平成二十九年度教区研修会

九州北部豪雨四十九日追悼法要

平成二十九年八月二十九日久留米市ホテルニュープラザにおいて教区研修会が行われました。それに合わせて、七月上旬に起きた九州北部豪雨で被害に遭われた方々の追悼法要を研修会を始める前に厳修いたしました。

法要は嘉瀬慶文教区所長を導師に迎え、作村尚範教区副所長、今泉好正教区議会議長出仕の元、たくさんの教区諸大徳を始め寺庭婦人ご随喜にて厳かに執り行われた。

別回向には脇山師による追善和讃が奉詠され、被災物故者へ捧げられた。またその間に随喜による焼香がなされ、故人たちに手向けられた。

法要を終え、嘉瀬所長より「本日はご多忙の中、たくさんの方にお集まりいただき、またご随喜を賜り、誠にありがとうございました。七月に起きた九州北部豪雨より四十九日が過ぎました。ちょうど研修会の日程と重なりましたので、諸大徳の皆様と共に、追悼法要を厳修したく、無理を言ってお願いいたしました。今は朝倉、東峰村を基本とし様々なボランティア活動を展開しております。その際にはたくさんの義援金をいただきありがとうございました。今後も今できることをモットーに邁進してまいりますのでどうぞよろしくお願いいたします。また引き続き研修会、懇親会がございますので、最後までお付き合いくださいますようお願い申し上げます。」と挨拶された

研修会

第一講
第1講は人権啓発研修として「部落差別の解消の推進に関する法律の内容と実例」と題して福岡人権啓発センター指導員であり、山九(株)人権推進指導員の原田憲正氏を講師に招き講義していただきました。
まずは部落問題との出会いや部落地名総監差別事件との出会いについてお話しいただき、その後北九州における企業名称変更問題の対応や身元調査事件や就職差別等の今現在でも起こっている問題や今後我々はどうあるべきか?また僧侶としてはどうなのか等、先生の立場からの講義をいただきました。
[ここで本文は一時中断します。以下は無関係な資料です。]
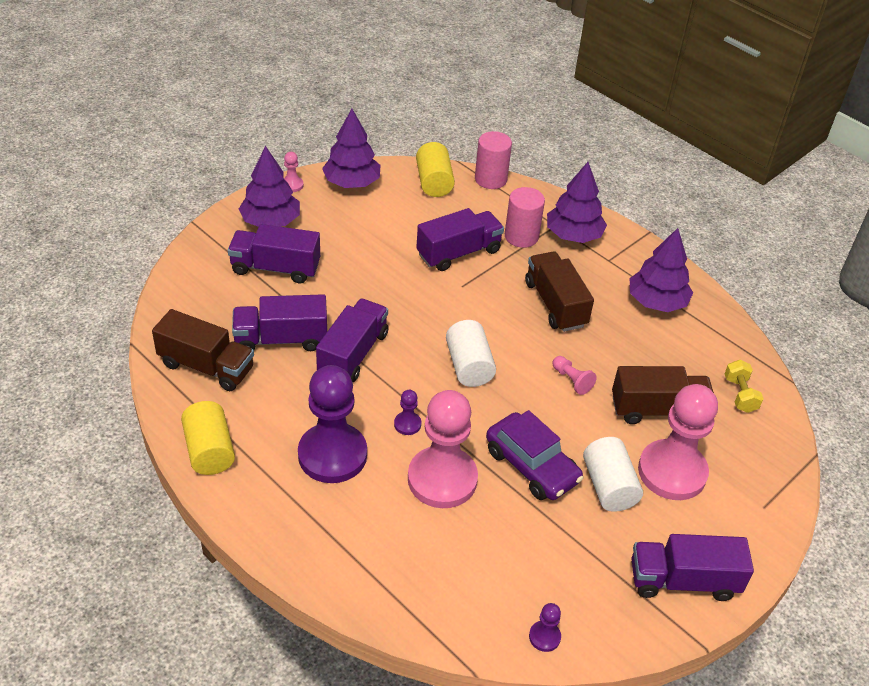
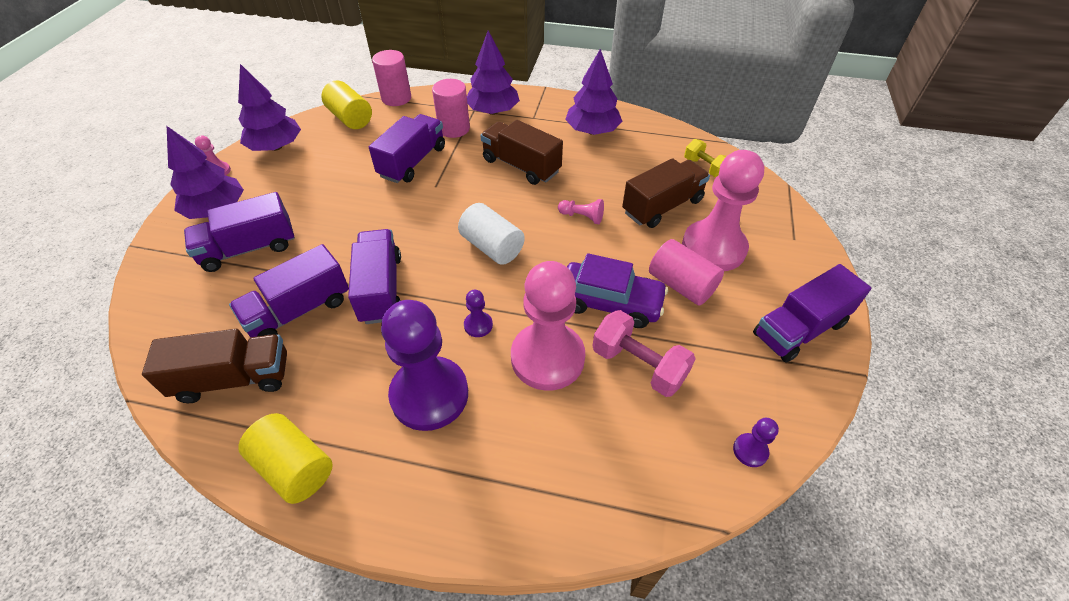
camera: 30 degrees left, 5 degrees up
white cylinder [583,437,643,512] -> pink cylinder [649,239,724,306]
none -> pink dumbbell [592,310,696,397]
第2講は「最澄の考えた国家と仏教」と題して兵庫教区第三部應聖寺住職であり叡山学院教授同学監の桑谷祐顕師に講義していただきました。最澄上人の根本教典である法華経のみ教えをベースに最澄上人が日本の国をどう変えていくかということをご教授いただきました。

第3講は「陶芸の道~心を尽くして~」と題して重要無形文化財(人間国宝)で日本工芸会参与有田町名誉町民の井上萬二氏より戦争時のお話から陶芸の道に進むまでのお話し、道を極めていくのには心を尽くすことが大事であることを面白おかしくご講義いただきました。